What cannot be made mobile? What are some limitations of mobile technology that museums might not be able to get around?

That’s the long and short of it. Looking forward to hearing all of your feedback and to some exciting discussions on Wednesday!

Practicum: Argument Wars and 1066

When I signed up for the video game practicum I did not have high expectations because I knew these games would not have the high caliber graphics and game play of an Assassin’s Creed. However, I was pleasantly surprised by how entertaining these games were and found myself playing them for far longer than I had anticipated.

The games I will cover are Argument Wars and 1066.  Argument Wars is a game hosted on iCivics.org and the premise is to argue your case in the context of a famous Supreme Court case.  1066 is a Channel4 production that I had a little trouble finding but ended up playing it on Kongregate.com; it has a single player and multiplayer mode, and you can choose to play the story mode or do a simple battle simulation.

Argument Wars

The start screen asks you to pick a case to argue.

The game has you choose and name your character, and it starts with an opening cinematic where each side presents their case; in this case Brown v. Board.

A lot of dialogue ensues, in which the judge asks a series of questions and the attorneys respond. Eventually you get to the main goal: making an argument. The first step is to choose how to argue the case based on what constitutional issue is at stake. For this case, it is the fourteenth amendment, that school segregation prevents equal treatment under the law.

You then draw a series of cards which you play in order to support your argument.
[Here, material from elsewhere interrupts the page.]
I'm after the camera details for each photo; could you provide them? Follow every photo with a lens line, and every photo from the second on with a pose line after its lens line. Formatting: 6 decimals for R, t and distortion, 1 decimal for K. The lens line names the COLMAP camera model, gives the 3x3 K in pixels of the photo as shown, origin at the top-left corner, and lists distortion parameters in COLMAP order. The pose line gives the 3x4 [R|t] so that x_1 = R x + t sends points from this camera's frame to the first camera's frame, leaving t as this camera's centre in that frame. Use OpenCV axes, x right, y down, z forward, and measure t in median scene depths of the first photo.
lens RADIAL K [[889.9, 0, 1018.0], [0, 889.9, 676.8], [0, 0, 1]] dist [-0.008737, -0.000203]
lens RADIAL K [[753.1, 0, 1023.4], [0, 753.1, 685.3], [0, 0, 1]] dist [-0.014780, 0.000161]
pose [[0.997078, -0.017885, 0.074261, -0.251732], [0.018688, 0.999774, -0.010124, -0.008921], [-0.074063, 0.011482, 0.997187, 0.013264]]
If you correctly support your argument, the judge passes ruling points to you.  The Judge has a certain number of points to distribute, and once they are fully distributed whichever side has the most points wins the case.
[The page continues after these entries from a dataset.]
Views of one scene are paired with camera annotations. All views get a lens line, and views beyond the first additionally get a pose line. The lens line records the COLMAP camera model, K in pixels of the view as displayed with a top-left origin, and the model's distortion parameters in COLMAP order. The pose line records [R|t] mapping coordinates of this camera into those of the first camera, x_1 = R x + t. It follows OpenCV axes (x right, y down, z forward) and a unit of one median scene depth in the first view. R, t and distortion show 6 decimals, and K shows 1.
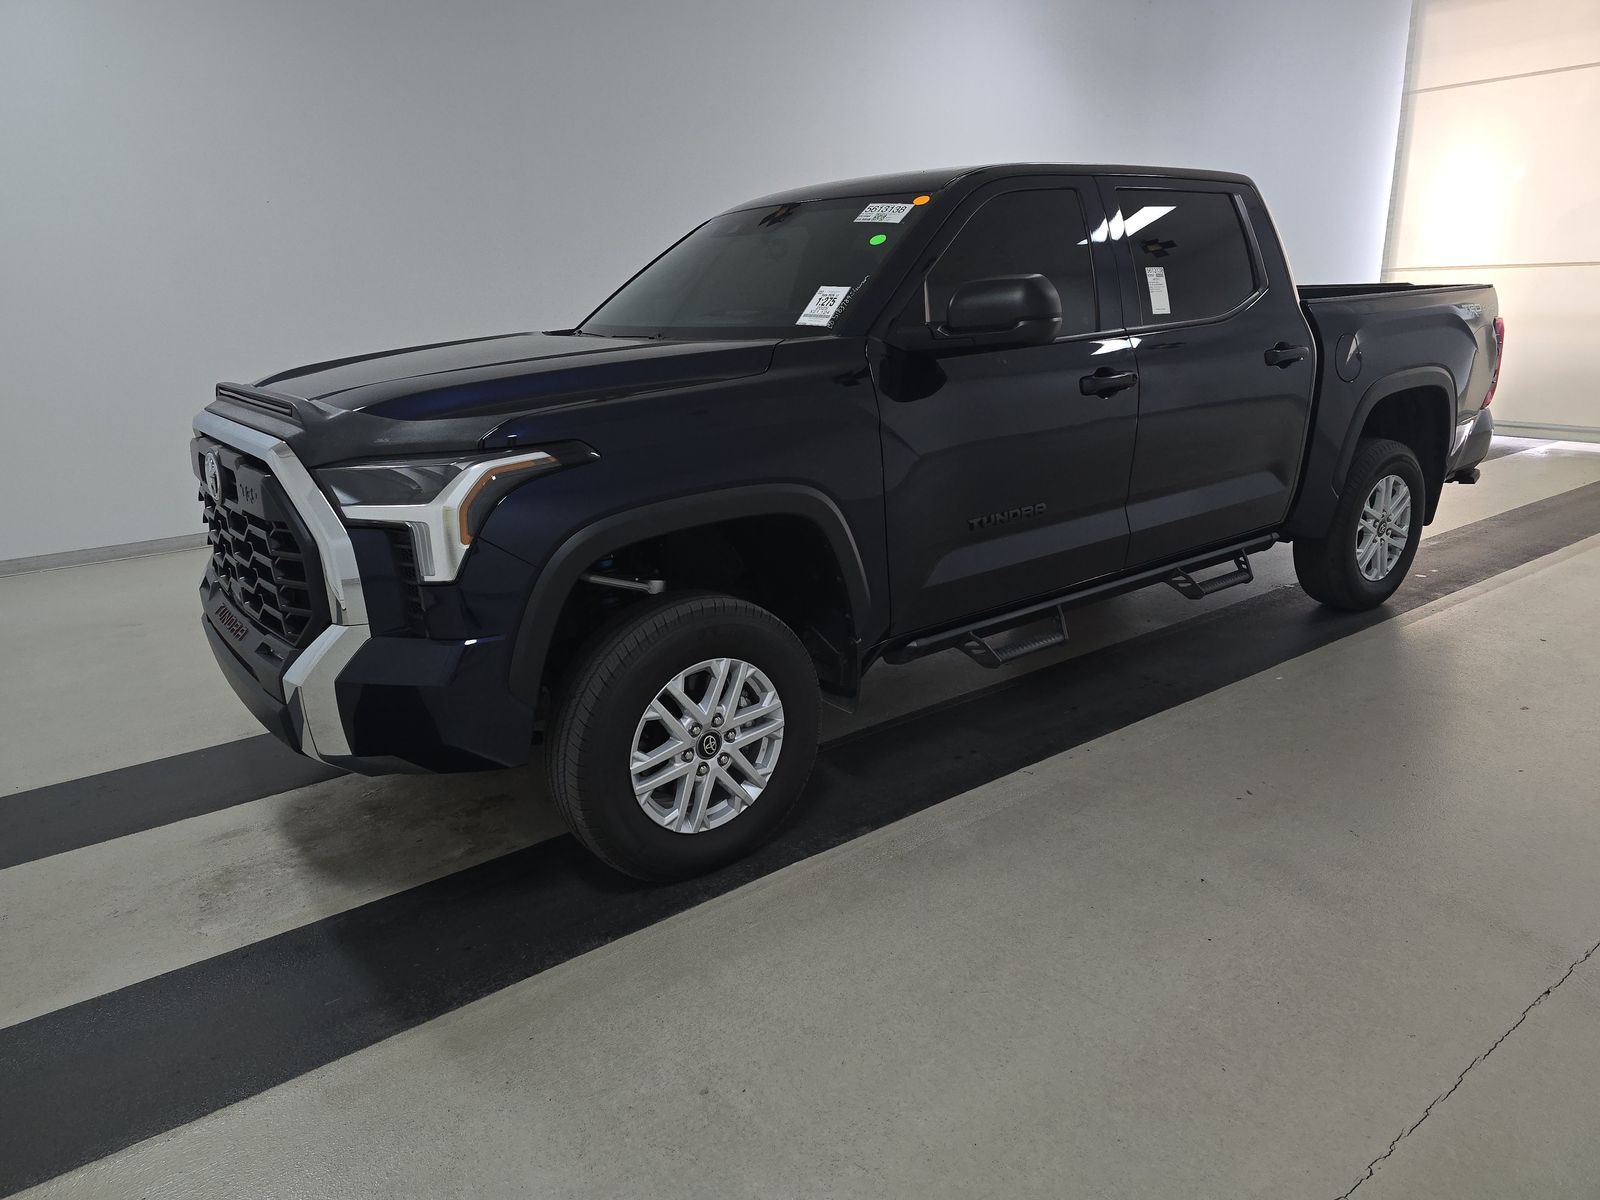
lens RADIAL K [[1089.2, 0, 799.6], [0, 1089.2, 595.4], [0, 0, 1]] dist [0.010269, 0.001237]
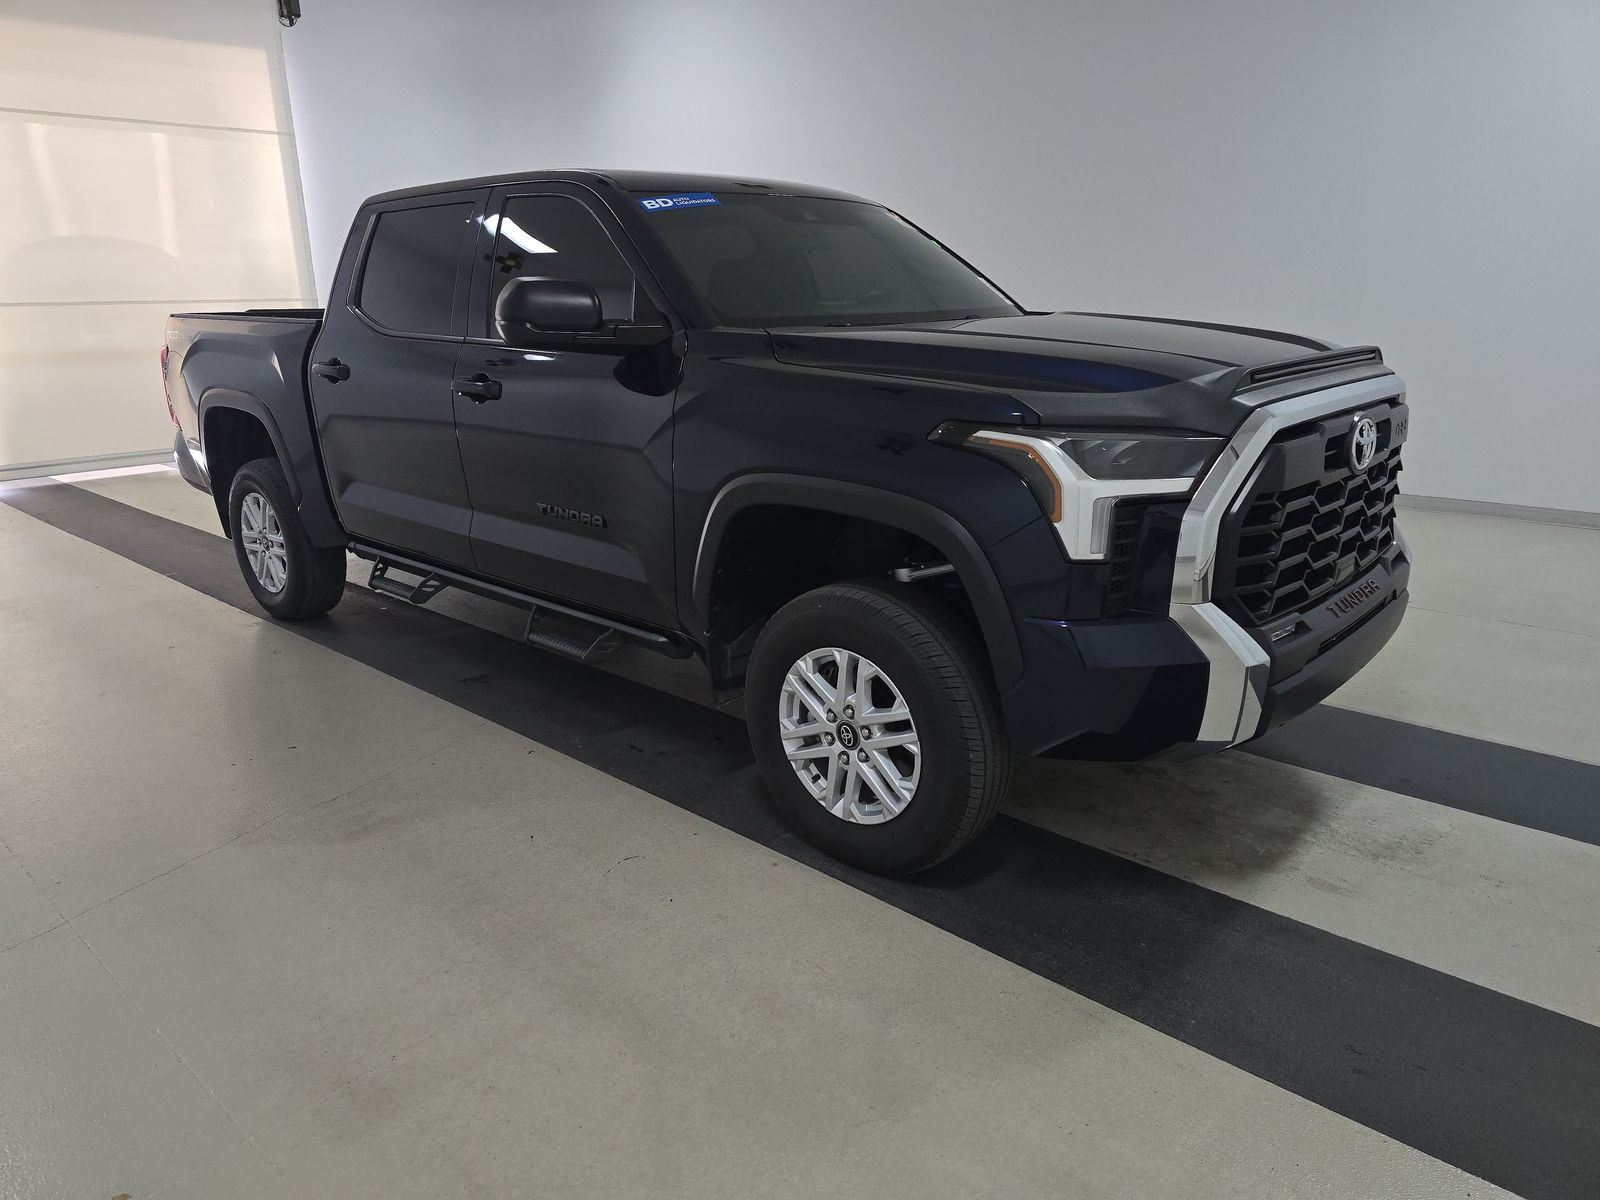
lens RADIAL K [[1089.2, 0, 802.7], [0, 1089.2, 596.1], [0, 0, 1]] dist [0.010269, 0.001237]
pose [[-0.185591, -0.233707, 0.954430, -1.230478], [0.296110, 0.912852, 0.281105, -0.354588], [-0.936950, 0.334787, -0.100214, 1.422063]]
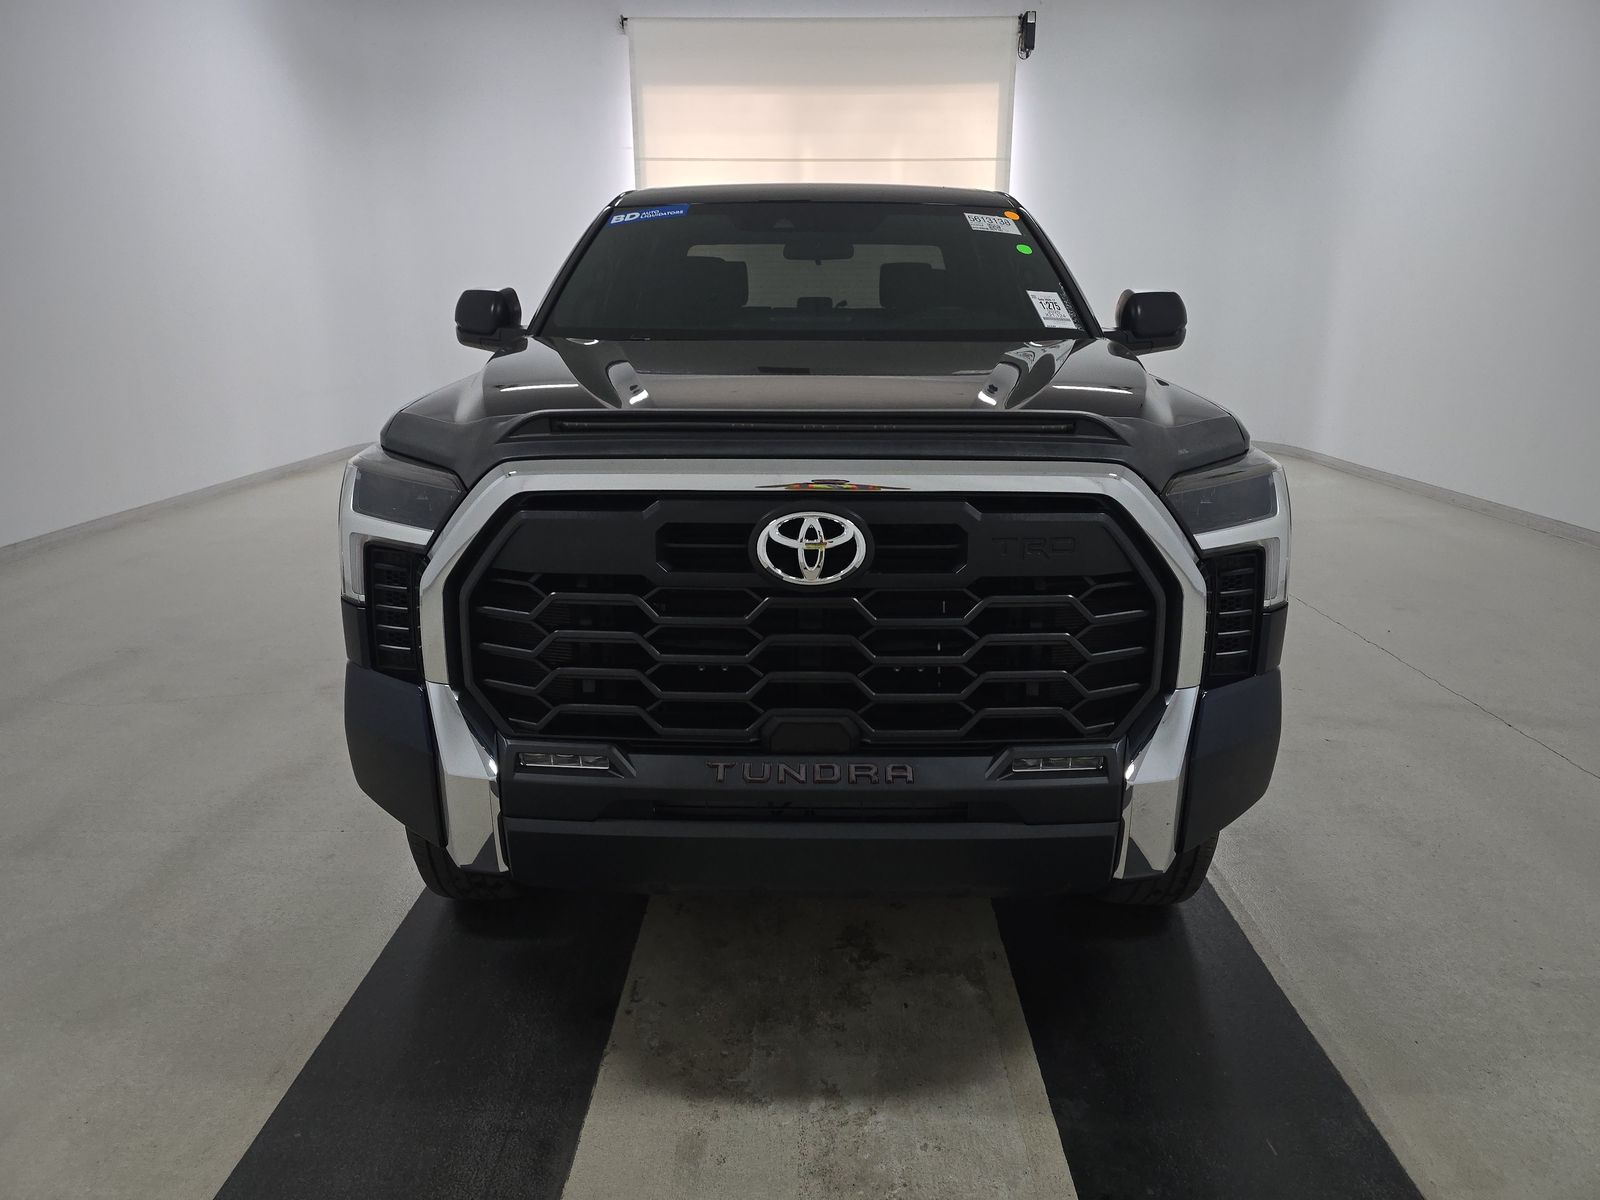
lens RADIAL K [[1089.2, 0, 798.1], [0, 1089.2, 604.4], [0, 0, 1]] dist [0.010269, 0.001237]
pose [[0.610783, -0.172819, 0.772708, -0.918124], [0.196024, 0.978515, 0.063902, -0.105748], [-0.767150, 0.112439, 0.631537, 0.551679]]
My favorite part of the game is when the judge asks you to elaborate on your evidence, and a logical premise constructor pops up:

At the bottom of the screen you create the premise by toggling through a sentence constructor. I don’t play a lot of games that ask you to create a logical premise, but I wish I did. This game is not only a great tool to get kids to learn about real history, but also to learn how logic works in arguing cases!
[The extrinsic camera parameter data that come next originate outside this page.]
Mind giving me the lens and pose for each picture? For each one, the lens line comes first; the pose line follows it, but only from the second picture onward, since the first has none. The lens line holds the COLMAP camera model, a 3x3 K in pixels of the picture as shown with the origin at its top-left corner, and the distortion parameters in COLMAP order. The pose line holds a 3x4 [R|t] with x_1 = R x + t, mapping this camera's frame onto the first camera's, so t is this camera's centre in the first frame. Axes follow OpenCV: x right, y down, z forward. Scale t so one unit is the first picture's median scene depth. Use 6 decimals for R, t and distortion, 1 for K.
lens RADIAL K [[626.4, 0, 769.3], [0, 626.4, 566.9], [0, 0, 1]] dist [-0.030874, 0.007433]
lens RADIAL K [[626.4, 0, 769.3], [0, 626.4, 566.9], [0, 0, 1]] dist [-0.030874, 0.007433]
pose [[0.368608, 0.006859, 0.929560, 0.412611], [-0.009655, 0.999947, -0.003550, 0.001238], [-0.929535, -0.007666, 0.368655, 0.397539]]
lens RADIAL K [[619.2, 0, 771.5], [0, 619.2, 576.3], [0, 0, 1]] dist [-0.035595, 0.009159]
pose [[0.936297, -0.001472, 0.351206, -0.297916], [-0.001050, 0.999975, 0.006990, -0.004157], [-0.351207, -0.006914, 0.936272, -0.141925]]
After you successfully argue your case, the game prompts you with the history of the actual case and presents a series of links to interested players who want to learn more.

All in all, a great tool for education.

1066

This game is about the battle of 1066, the Norman conquest of England. As I mentioned it has a single player and multiplayer mode. If you choose the single player mode you can choose to play the story mode or do a simple battle simulation.

I had a lot of difficulty watching the story mode because my computer couldn’t keep up.  I did get the idea though; it has a narrator talking over graphics and provides the story of the invasion of England by both Vikings and Normans. So because I was having difficulty, I will just cover the battle mode.

You can choose which of three battles you want, Fulford, Stamford or Hastings, and each has a different map with different barriers. You can also choose the size of the battle, and of course I chose the biggest battles each time.

Next you choose which side you want to fight with: Norman, English or Viking. The game gives you detailed strengths and weaknesses for each army, and I assume that this is accurately representing the actual armies that fought in the battles. Your given 26 points (if you chose the large battle) to choose the makeup of your army, and you decide based on the strengths of each unit.

You then choose how to line up your units, and begin the battle.

During the battle you decide where to move your armies, and after you execute your commands your units and your enemies units move turn by turn. It takes a couple of turns for you to move into battle position, but this reflects actual battlefield tactics of moving your armies based on the enemy’s position.

I think the real utility in this game is in its story mode because it actually provides you with interpretive elements of history, but during the battles the player gets an idea of battle field tactics which is also useful for educating young people. It gives a fuller sense of what historical battles were like the decisions made during them.